What was the inspiration for the story in HER PERFECT LIFE?

It’s kind of like a Rubik’s cube, as I took a bit of experience and a bit of curiosity and a bit of observation and even a bit of philosophy—then I twisted and tweaked and changed, and out came a combination that’s a whole new story.

The beginning? Years ago, I was the weekend night anchor for the CBS affiliate in Atlanta. One night I came home after the show, after midnight, to find police cars surrounding my house. There had been a break-in, and the police told me that the burglar—who they caught—said that he knew I wasn’t home because I was on TV. Live on TV. The break-in was scary enough, but the burglar’s reasoning was incredibly chilling. That’s the reality of live television—viewers not only know where you are, but they also know where you aren’t. That was very disturbing.

As my TV years went by, I thought more and more about the spotlight. The spotlight is a fact of life for a television reporter, and that’s for better and for worse. We want people to watch our stories, we want to change people’s lives with our journalism, we want to make a difference in the world. But that also means that people recognize you. That spotlight is always there.

The job is very public. It’s designed to be public and relies on being public, and I embrace that. That’s also an immense responsibility—I’m proud of my work and thrilled that we’ve made a difference.

Ryan on set at WHDH-TV in Boston, where she has been a reporter since 1982 and won 37 EMMYs for her investigative reporting

But the times I walk down the street and a perfect stranger says to me, ‘Oh Hank, I love you’—that can be a little unnerving. They mean well, and I’m flattered. But because I’m always in their homes—on TV—they feel as if they know me. They’ve seen me, they’ve recognized me, and they’ve watched me, wondering whether to approach me—and then they do.

But they don’t really know me.
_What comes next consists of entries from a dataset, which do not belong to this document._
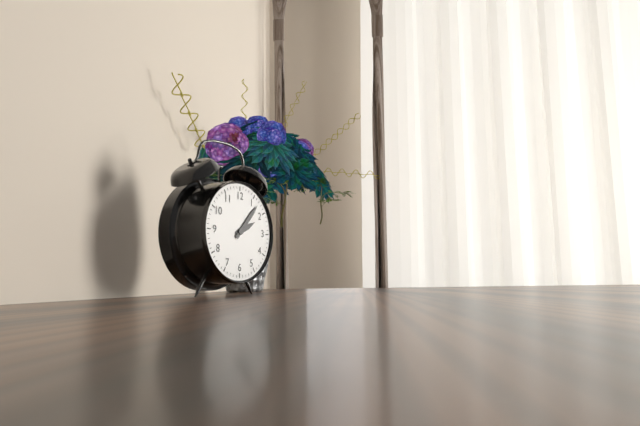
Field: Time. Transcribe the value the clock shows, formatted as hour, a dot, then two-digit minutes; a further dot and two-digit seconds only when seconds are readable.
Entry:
2.07
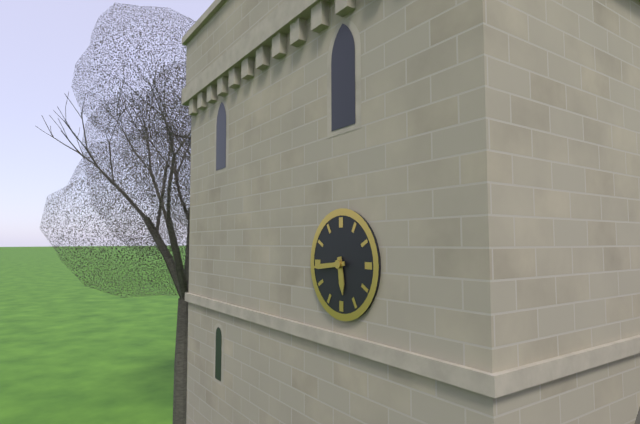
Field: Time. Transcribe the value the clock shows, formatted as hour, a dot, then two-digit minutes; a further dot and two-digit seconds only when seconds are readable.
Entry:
5.44
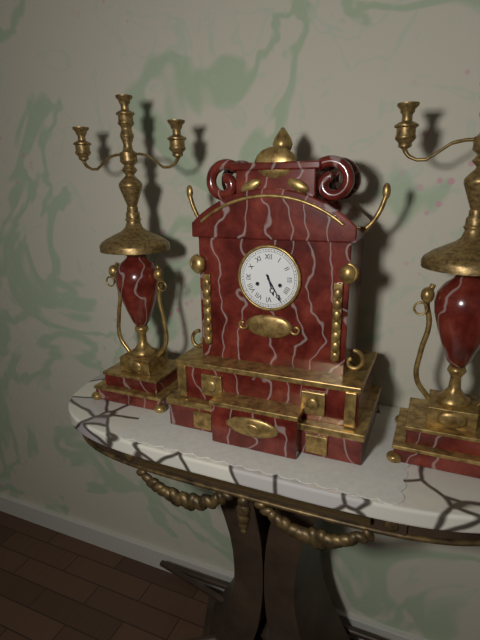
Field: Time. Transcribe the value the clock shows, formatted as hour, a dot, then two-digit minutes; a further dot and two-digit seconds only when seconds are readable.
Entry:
5.25
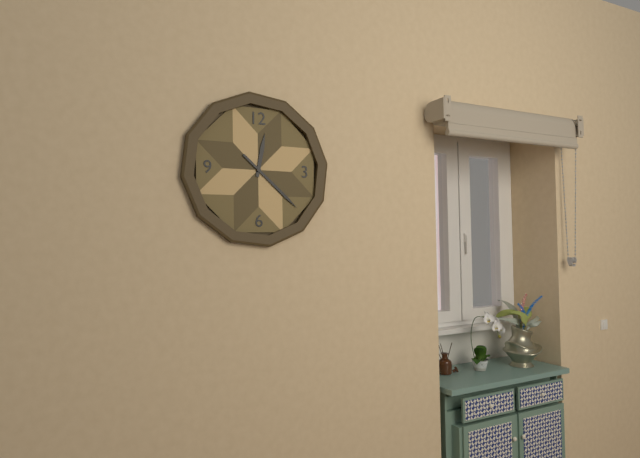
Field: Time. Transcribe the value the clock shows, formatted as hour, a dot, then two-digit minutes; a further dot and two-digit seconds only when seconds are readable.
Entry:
12.22
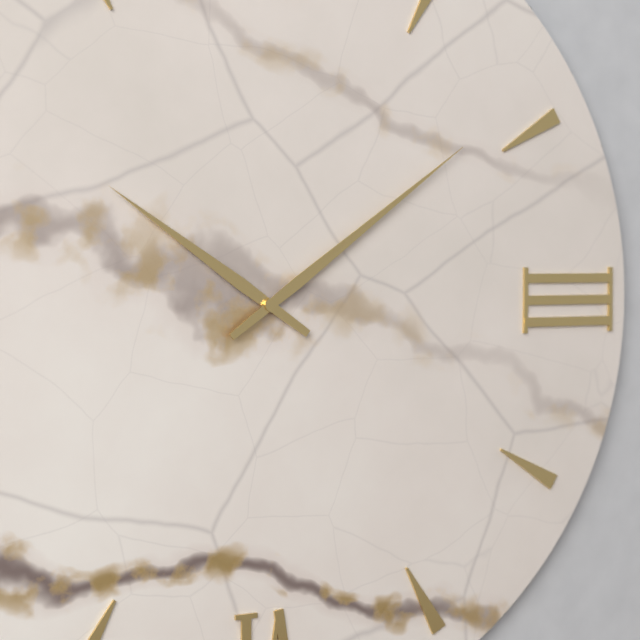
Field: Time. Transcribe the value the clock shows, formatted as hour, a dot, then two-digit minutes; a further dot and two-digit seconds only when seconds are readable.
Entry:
10.09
We’re all very careful about our personal lives, and we try to protect that. After all, we chose a public career. That was a valid, conscious, intentional decision. And we chose all that comes with it, the wonderful and the worrisome. But our families have not chosen that. What if the spotlight puts them in danger, too?

That’s what crystallized HER PERFECT LIFE. How do you keep a secret when the spotlight is always on you? What happens when the spotlight focuses on your family? And what if the spotlight is the most dangerous place of all?

What’s the danger of trying to have a perfect life, and what is perfect anyway?

Ryan at an author event at a Boston bookstore Photo credit: Steve Bucci

That’s the absolute key to this book. The title is ironic, of course, because perfection is only in the perception. Perfection is only what someone else thinks, not what any of us believe about ourselves. But living up to that perception, in whatever way we can—no matter what we do in our lives—is a lot of pressure.

“These days—not just for journalists, but for anyone—the slightest error or slip or wrong move can become destructive and devastating. It can ruin your life. Everyone has a camera, and everyone is on social media. Anyone can use whatever snippet or failure to pounce on you in any way they decide.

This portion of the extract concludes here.